Can scrambled siRNAs have general non-specific toxic effect? I hope not, because I can't really afford to buy any more!
Some background:
-- I'm transfecting with Lipofectamine 2000.
-- I've done a range of siRNA concentrations (8, 16, 24 and 32nM), keeping the siRNA:lipofectamine ratio the same throughout. I'm not observing much cell death/inhibition in the mocks, so I don't think the amount of lipofectamine is the problem?
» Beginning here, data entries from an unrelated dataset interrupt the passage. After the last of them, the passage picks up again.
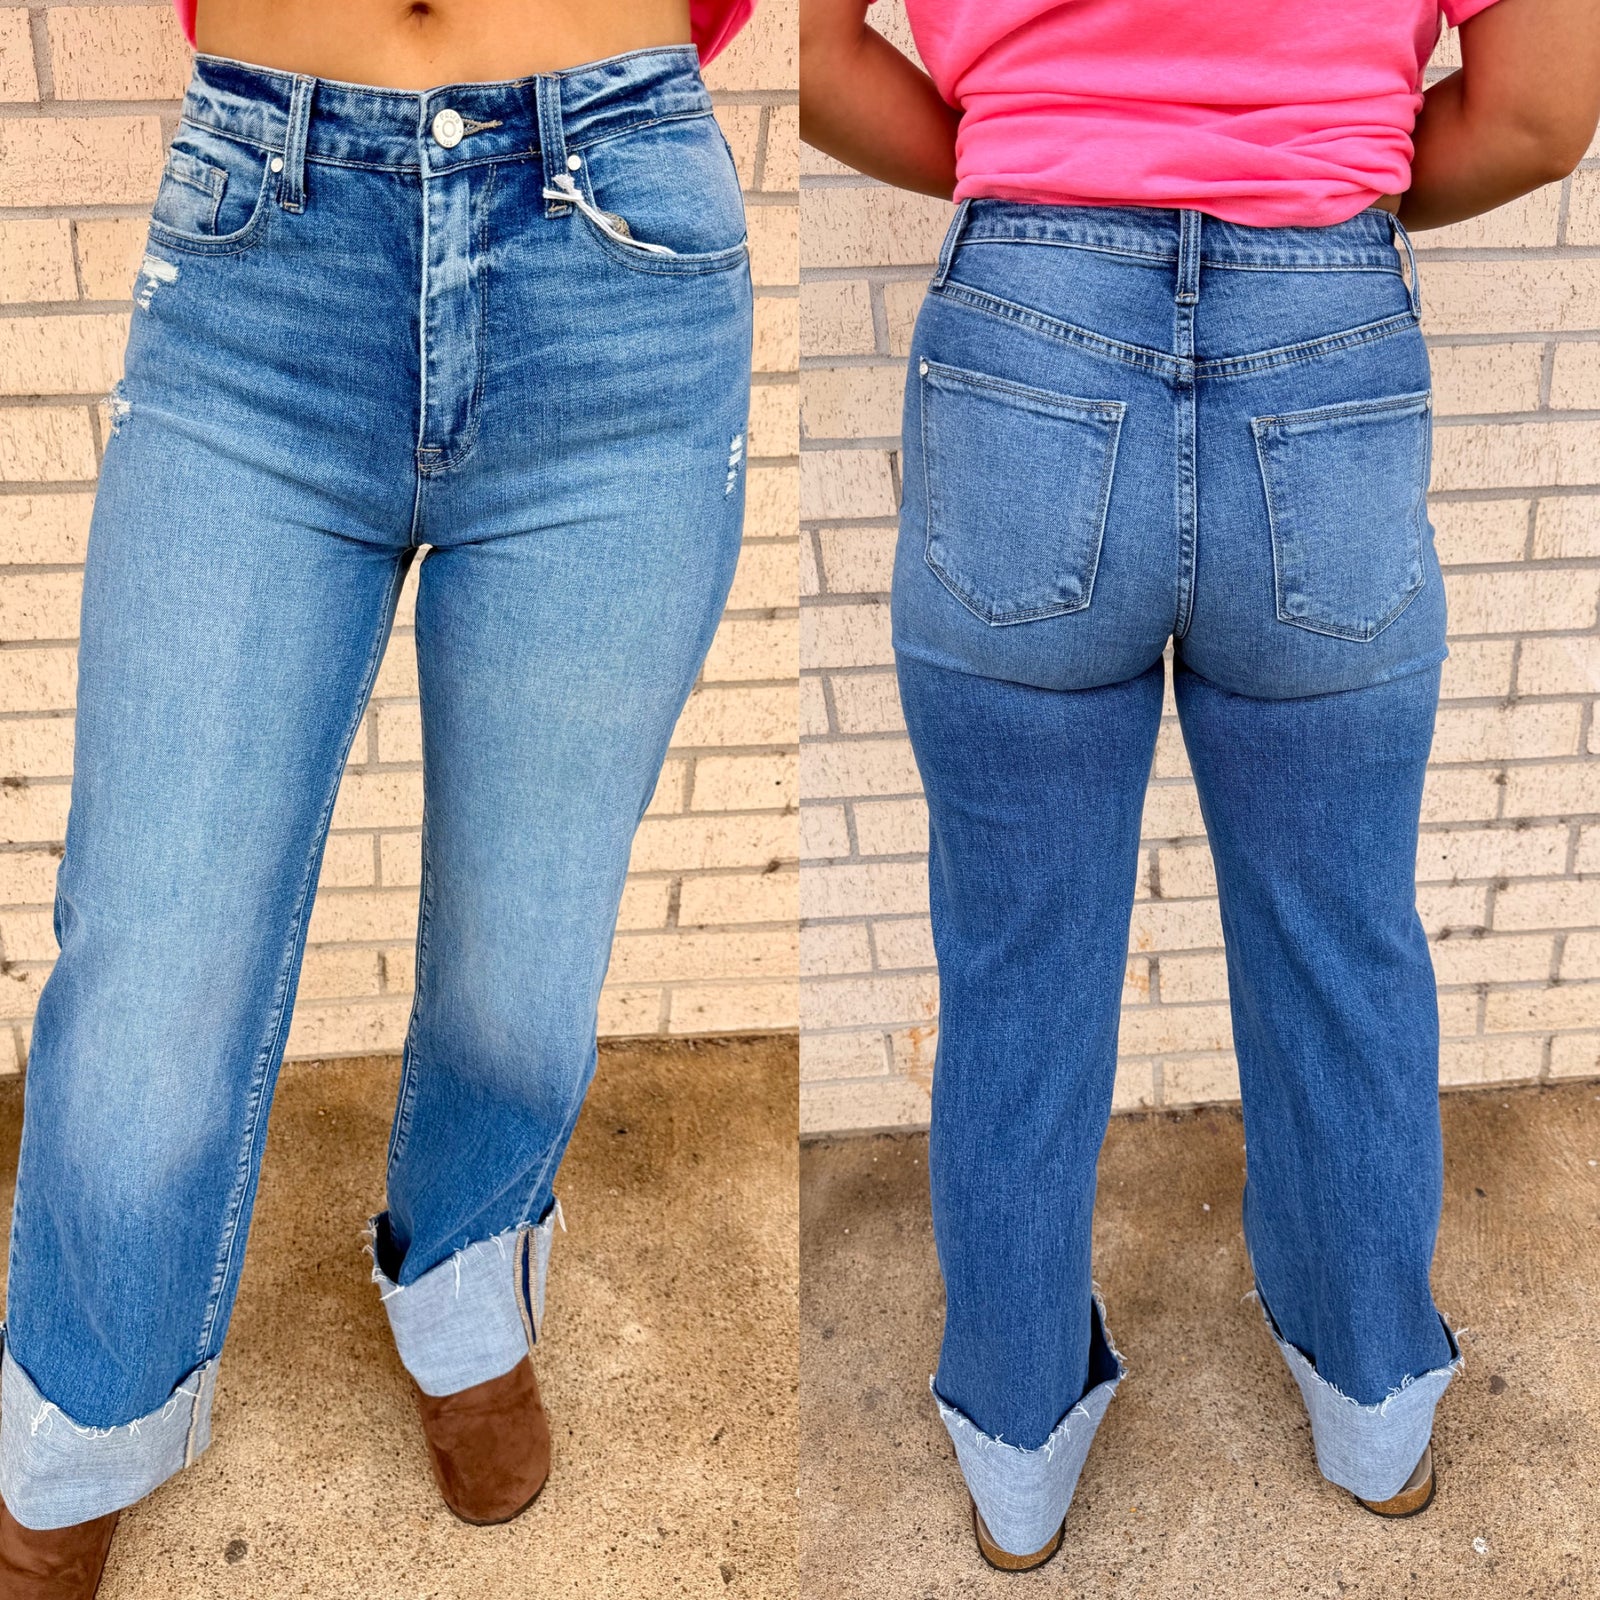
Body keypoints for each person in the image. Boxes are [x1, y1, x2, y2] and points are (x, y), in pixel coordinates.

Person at [801, 0, 1600, 1573]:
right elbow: (1537, 114)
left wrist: (1049, 169)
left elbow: (821, 62)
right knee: (1340, 949)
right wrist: (1320, 182)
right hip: (1327, 346)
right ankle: (1376, 1420)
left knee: (1020, 968)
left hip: (1023, 329)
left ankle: (1017, 1458)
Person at [0, 0, 756, 1592]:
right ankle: (79, 1423)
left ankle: (464, 1303)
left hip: (614, 252)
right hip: (264, 240)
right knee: (147, 980)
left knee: (521, 976)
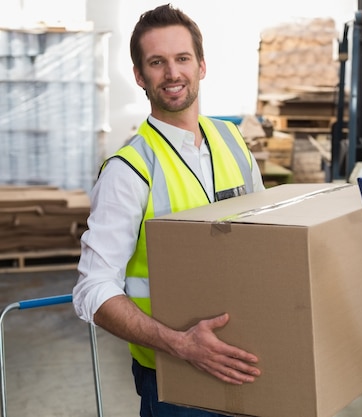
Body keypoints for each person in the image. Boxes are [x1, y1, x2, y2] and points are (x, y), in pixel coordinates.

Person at [73, 4, 265, 416]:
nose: (173, 73)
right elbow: (92, 290)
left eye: (182, 59)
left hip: (250, 359)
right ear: (140, 76)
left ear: (201, 66)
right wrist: (181, 344)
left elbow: (267, 239)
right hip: (174, 375)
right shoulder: (128, 170)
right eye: (157, 63)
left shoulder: (232, 140)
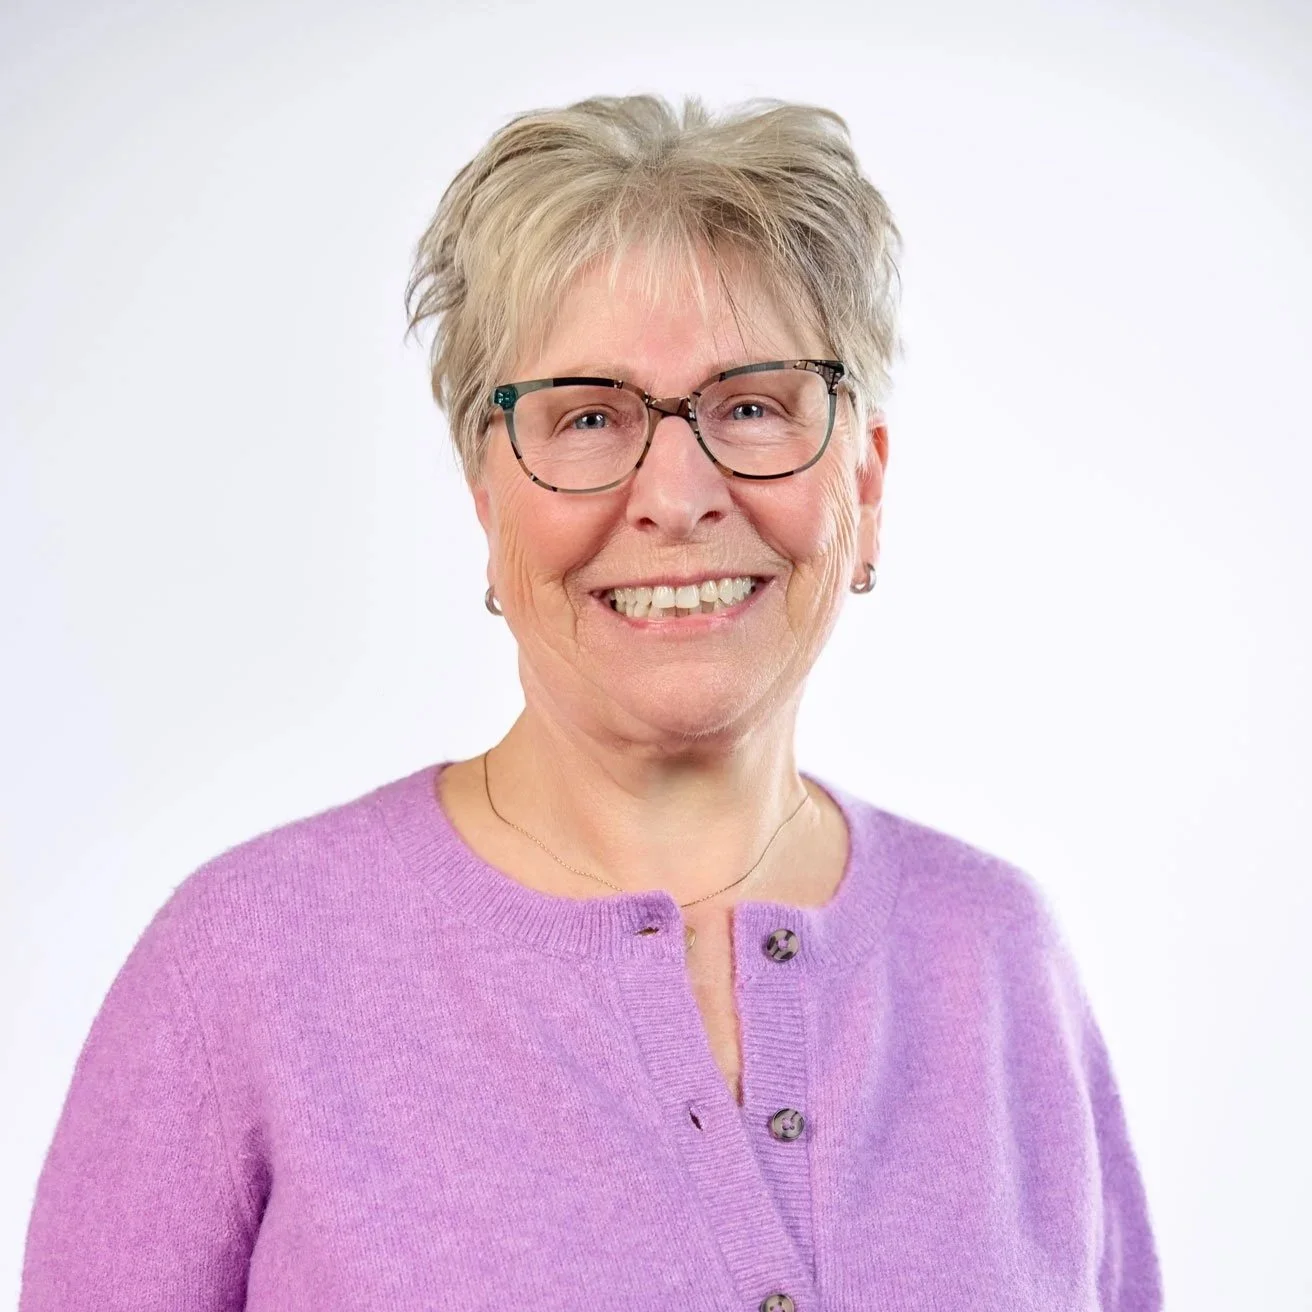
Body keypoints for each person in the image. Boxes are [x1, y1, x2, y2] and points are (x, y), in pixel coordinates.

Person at [20, 95, 1162, 1311]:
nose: (677, 494)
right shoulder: (241, 966)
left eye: (753, 406)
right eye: (587, 418)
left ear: (864, 483)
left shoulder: (999, 957)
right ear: (487, 496)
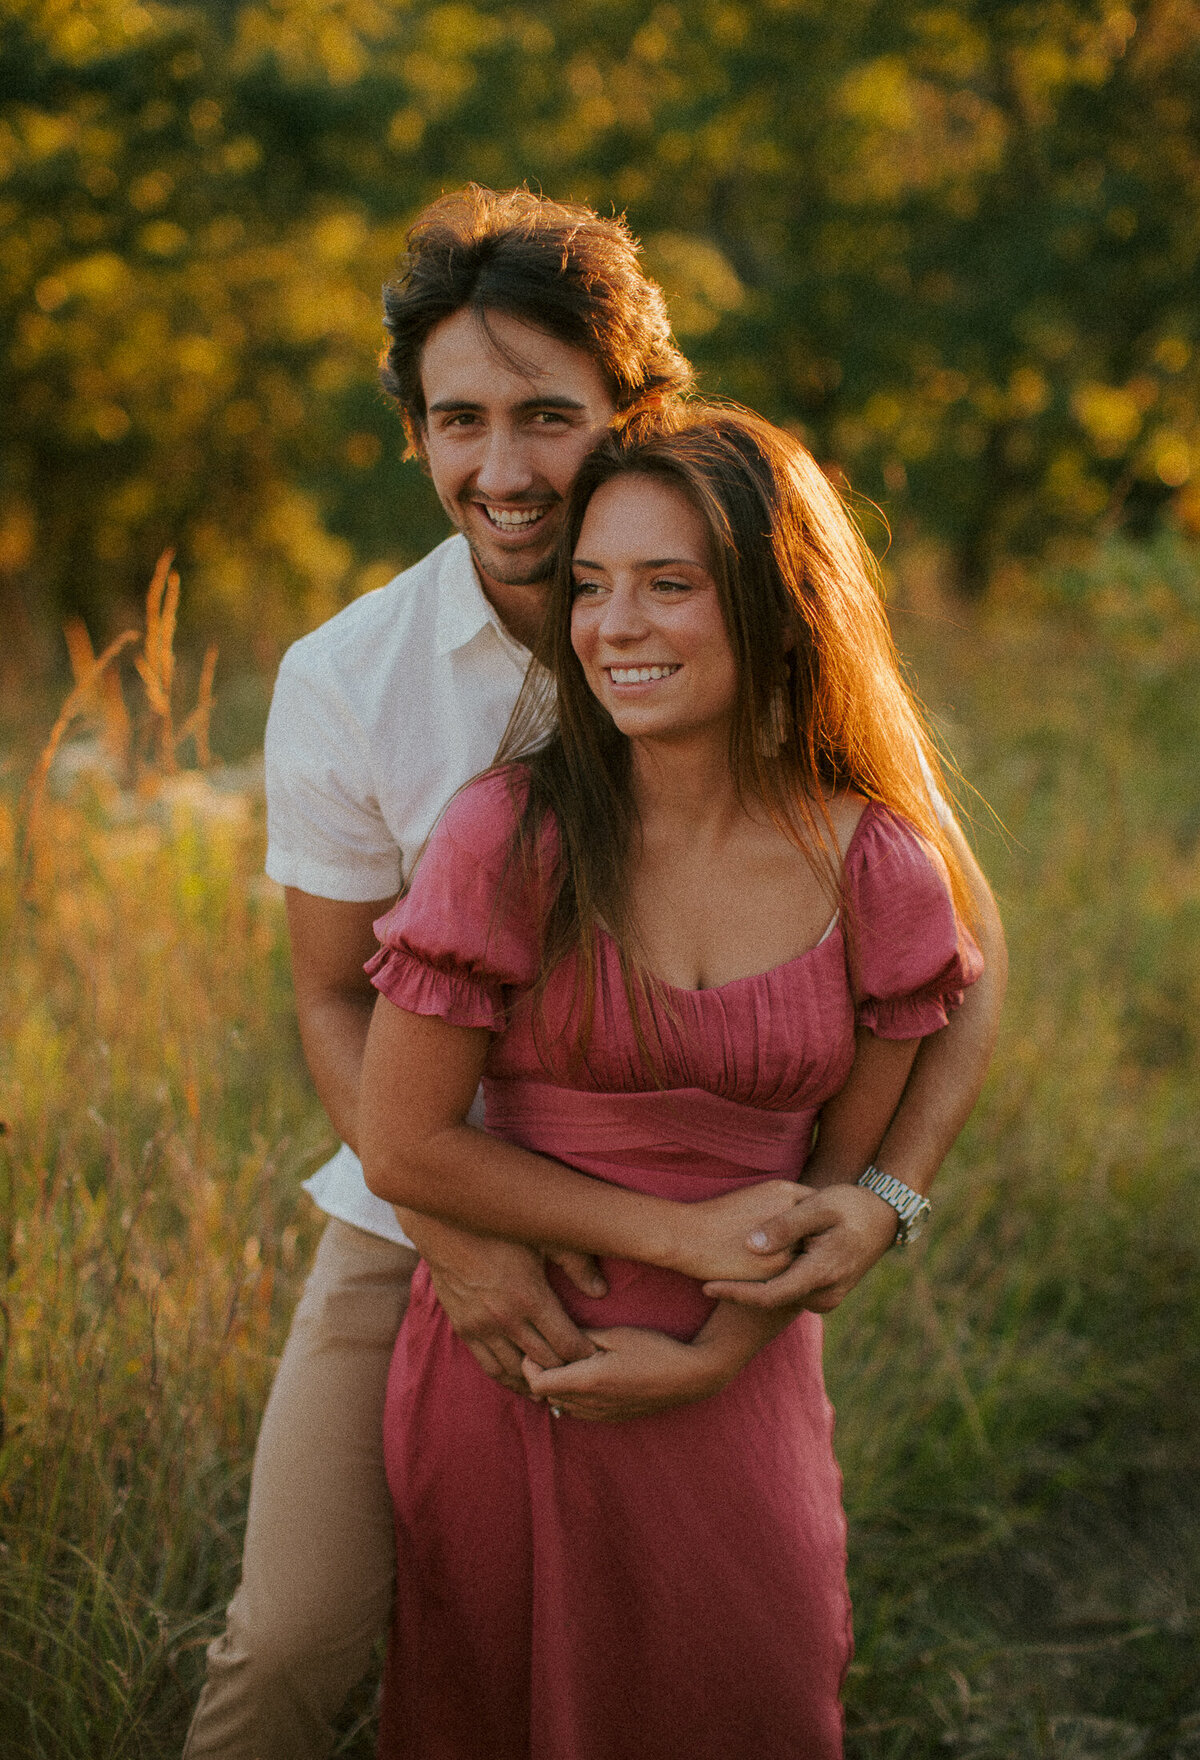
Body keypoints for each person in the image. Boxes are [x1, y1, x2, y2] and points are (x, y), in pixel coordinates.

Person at [185, 188, 1006, 1757]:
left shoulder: (744, 623)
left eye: (548, 416)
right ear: (416, 434)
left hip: (708, 1230)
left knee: (691, 1662)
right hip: (415, 1206)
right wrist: (456, 1232)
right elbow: (330, 998)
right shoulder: (349, 680)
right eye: (458, 421)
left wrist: (878, 1203)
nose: (501, 471)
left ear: (639, 411)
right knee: (292, 1645)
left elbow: (953, 954)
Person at [357, 403, 989, 1758]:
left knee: (747, 1697)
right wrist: (678, 1236)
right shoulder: (510, 835)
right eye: (590, 585)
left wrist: (718, 1351)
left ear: (776, 603)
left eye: (667, 584)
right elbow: (402, 1143)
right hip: (520, 1360)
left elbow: (836, 1187)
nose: (612, 626)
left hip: (742, 1377)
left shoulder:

-- Cells are prepared by seeding in pen-strep free DMEM with 10%FCS, adhereing overnight, transfecting the next day, changing media after 6 hrs (to DMEM with 0.1% FCS and no pen-strep) and leaving for 7 days to proliferate before reading.
Thanks for any help anybody can give. I know I'm on this board a lot moaning about my silly siRNAs!
Edited by steffi333, 04 May 2011 - 05:29 AM.